Saïdia climate is semi-arid (Köppen climate classification: BSh). It is mild all year round, highly influenced by maritime winds. In summer, the average maximum and minimum temperatures are 27–30 C and 19–22 C, respectively, and, in winter, 17–20 C and 9–12 C. Autumn and winter are the wettest seasons, having more than 80% of total annual rainfall.

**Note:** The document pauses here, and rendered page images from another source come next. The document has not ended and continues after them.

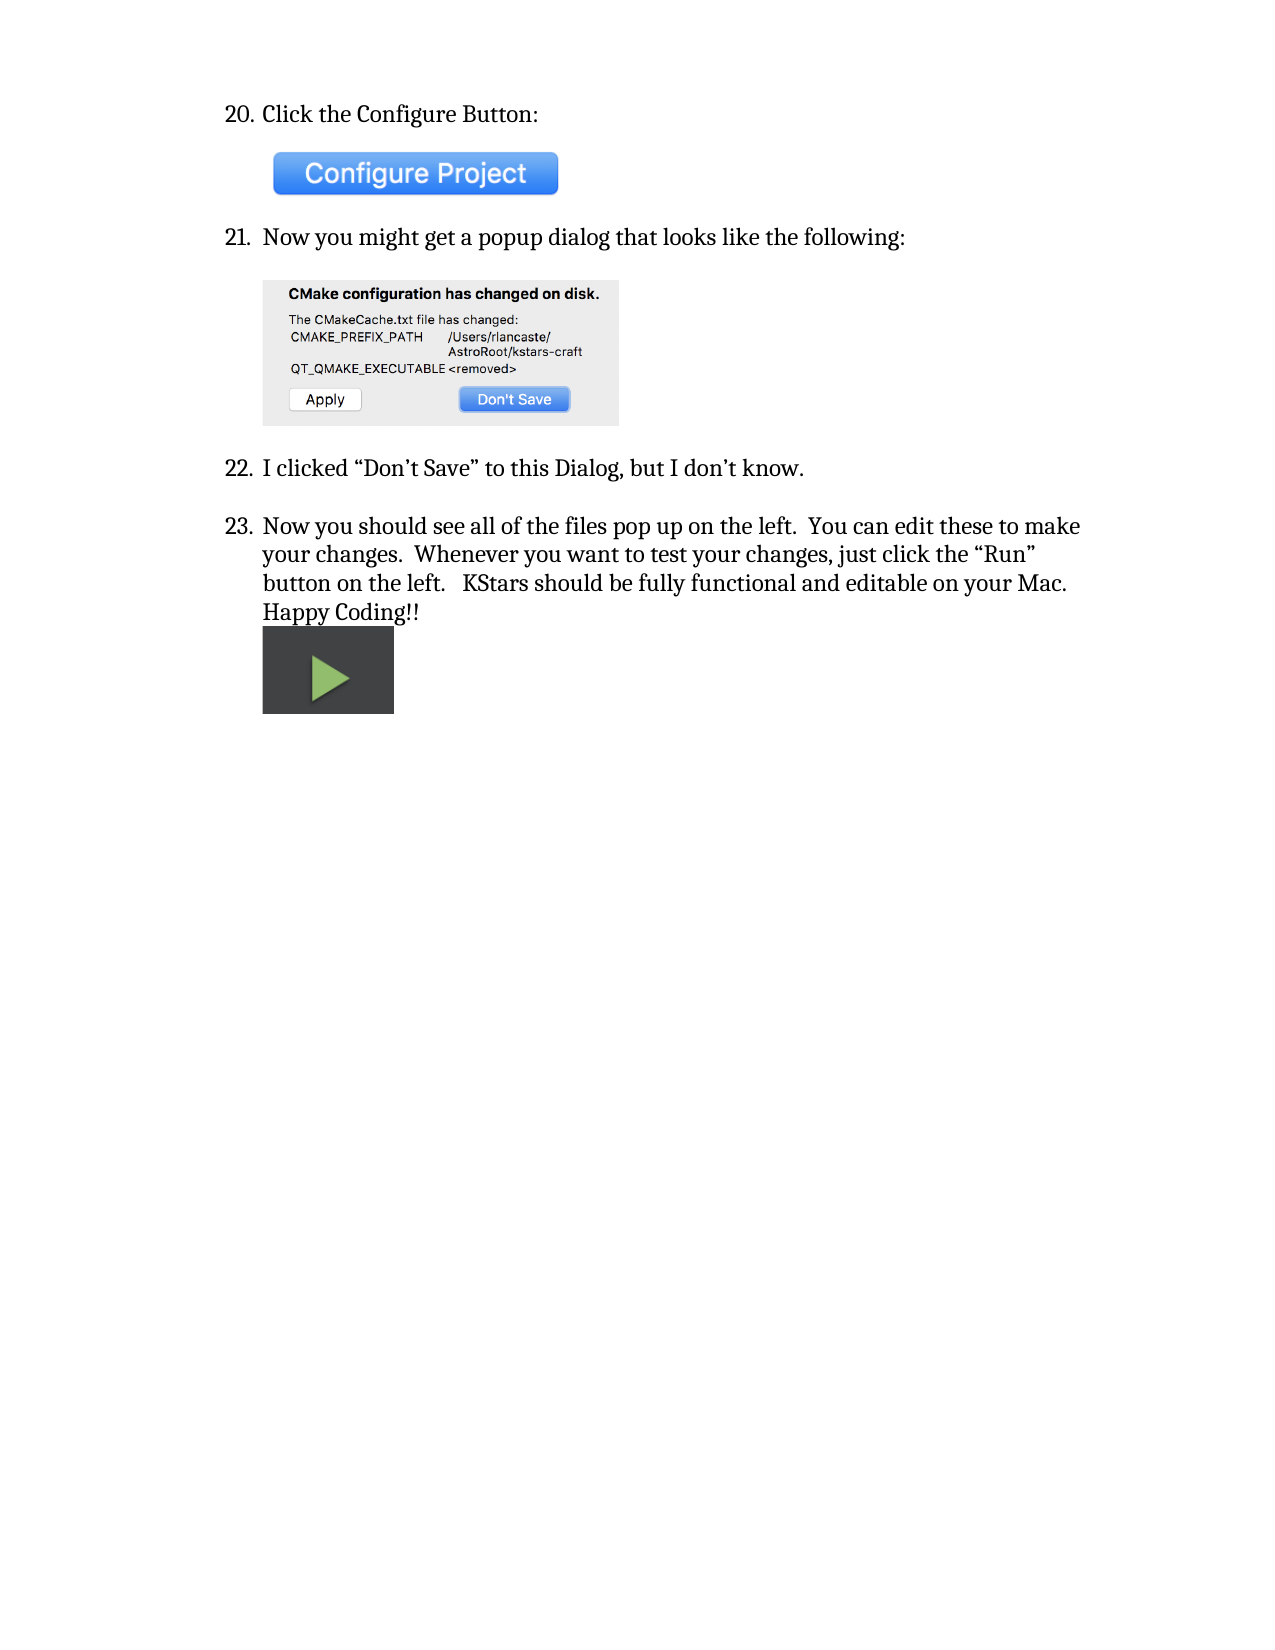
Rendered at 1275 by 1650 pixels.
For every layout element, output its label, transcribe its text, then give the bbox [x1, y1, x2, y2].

list I clicked “Don’t Save” to this Dialog, but I don’t know. [225, 454, 1087, 483]
list Now you should see all of the files pop up on the left. You can edit these to make your changes. Whenever you want to test your changes, just click the “Run” button on the left. KStars should be fully functional and editable on your Mac. Happy Coding!! [225, 512, 1087, 627]
picture [262, 626, 394, 714]
list Click the Configure Button: [225, 100, 1087, 129]
picture [262, 280, 619, 426]
list Now you might get a popup dialog that looks like the following: [225, 223, 1087, 252]
picture [262, 129, 576, 223]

Saïdia has a semi-arid climate (Köppen climate classification: BSk). Winters are mild and summers are hot and dry. Its coastal location on the Mediterranean Sea influences its climate significantly, moderating temperatures throughout the year. According to Climate-Data.org, Saïdia has a mean annual temperature of 17.7 °C (63.9 °F) and gets about 371 mm (14.6 in) of precipitation per year.

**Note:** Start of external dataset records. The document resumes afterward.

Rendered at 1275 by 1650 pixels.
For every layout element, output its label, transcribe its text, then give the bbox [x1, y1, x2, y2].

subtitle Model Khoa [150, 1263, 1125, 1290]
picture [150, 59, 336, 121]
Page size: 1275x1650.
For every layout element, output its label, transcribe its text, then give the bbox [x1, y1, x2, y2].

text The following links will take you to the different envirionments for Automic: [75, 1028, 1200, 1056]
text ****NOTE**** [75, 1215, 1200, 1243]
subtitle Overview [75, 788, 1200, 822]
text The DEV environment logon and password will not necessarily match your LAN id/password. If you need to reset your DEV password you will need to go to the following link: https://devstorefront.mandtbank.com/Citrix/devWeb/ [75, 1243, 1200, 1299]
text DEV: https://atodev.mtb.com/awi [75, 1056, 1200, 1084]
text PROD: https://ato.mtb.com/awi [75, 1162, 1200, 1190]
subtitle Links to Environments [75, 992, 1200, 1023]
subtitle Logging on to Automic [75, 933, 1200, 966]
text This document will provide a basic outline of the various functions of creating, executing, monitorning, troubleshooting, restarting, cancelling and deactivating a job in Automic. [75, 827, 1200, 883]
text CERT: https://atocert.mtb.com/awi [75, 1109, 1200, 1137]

August is the warmest month, with an average temperature of 26.1 °C (79.0 °F) with an average minimum temperature of 21.0 °C (69.8 °F) and an average maximum temperature of 31.7 °C (89.1 °F). The coolest month is January with an average temperature of 10.4 °C | 50.7 °F. Average high temperature is 16.2 °C (61.2 °F) in January and 31.7 °C (89.1 °F) in August, while average low temperature is 5.6 °C (42.1 °F) in January and 21.0 °C (69.8 °F) n August.

Rainfall is highly seasonal. The wettest month is March with an average of 53 mm (2.1 in) of precipitation, and the second wettest is November with 48 mm (1.9 in). The driest month is July with an average precipitation of only about 2 mm (0.079 in), and August gets about 5 mm (0.20 in). The summer dry season is especially pronounced from June to August with mean monthly rainfall ranging from 2 to 9 mm (0.079 to 0.354 in).

Average relative humidity is about 68% over the year. It peaks at around 73% in December and bottoms out at around 58% in July. The number of days with at least 1 mm of precipitation is also strongly seasonal, with very few of these days during July and August and considerably more during autumn, winter and spring.

The relatively mild winters, hot summers and pronounced dry season in summer give Saïdia a typical semi-arid climate of the Mediterranean coastal region of north-eastern Morocco. The Mediterranean Sea, nearby, moderates the annual temperature range compared to inland areas of eastern Morocco.

Climate data for Saidia
| Month | Jan | Feb | Mar | Apr | May | Jun | Jul | Aug | Sep | Oct | Nov | Dec | Year |
| Mean daily maximum °C (°F) | 16.2 (61.2) | 16.8 (62.2) | 19.1 (66.4) | 21.1 (70.0) | 24.1 (75.4) | 28.1 (82.6) | 31.3 (88.3) | 31.7 (89.1) | 28.3 (82.9) | 25.3 (77.5) | 19.7 (67.5) | 17.1 (62.8) | 23.3 (73.9) |
| Daily mean °C (°F) | 10.4 (50.7) | 11.1 (52.0) | 13.4 (56.1) | 15.6 (60.1) | 18.7 (65.7) | 22.7 (72.9) | 25.7 (78.3) | 26.1 (79.0) | 23.0 (73.4) | 19.7 (67.5) | 14.4 (57.9) | 11.4 (52.5) | 17.7 (63.9) |
| Mean daily minimum °C (°F) | 5.6 (42.1) | 6.2 (43.2) | 8.2 (46.8) | 10.3 (50.5) | 13.6 (56.5) | 17.3 (63.1) | 20.3 (68.5) | 21.0 (69.8) | 18.6 (65.5) | 15.0 (59.0) | 9.9 (49.8) | 6.9 (44.4) | 12.7 (54.9) |
| Average precipitation mm (inches) | 42 (1.7) | 42 (1.7) | 53 (2.1) | 42 (1.7) | 33 (1.3) | 9 (0.4) | 2 (0.1) | 5 (0.2) | 23 (0.9) | 39 (1.5) | 48 (1.9) | 33 (1.3) | 371 (14.6) |
| Average precipitation days (≥ 1.0 mm) | 5 | 5 | 5 | 5 | 3 | 1 | 0 | 1 | 3 | 4 | 5 | 4 | 41 |
| Average relative humidity (%) | 72 | 72 | 71 | 69 | 65 | 61 | 58 | 62 | 68 | 72 | 71 | 73 | 68 |
Source: Climate-Data.org

== History ==
The nucleus of Saïdia dates from 1883 and was the work of Sultan Hassan I, who built a 15,600-square-meter (3¾ acre) casbah (fortress) on the left bank of the mouth of the river Kiss. Its purpose was to monitor and regulate the movement of people to and from Algeria, which was then under French sovereignty. After Morocco became a French protectorate in 1913, Saïdia proved popular with French settlers and became a resort. After Moroccan independence, Saïdia continued to attract visitors and has become one of the country's most popular tourist attractions.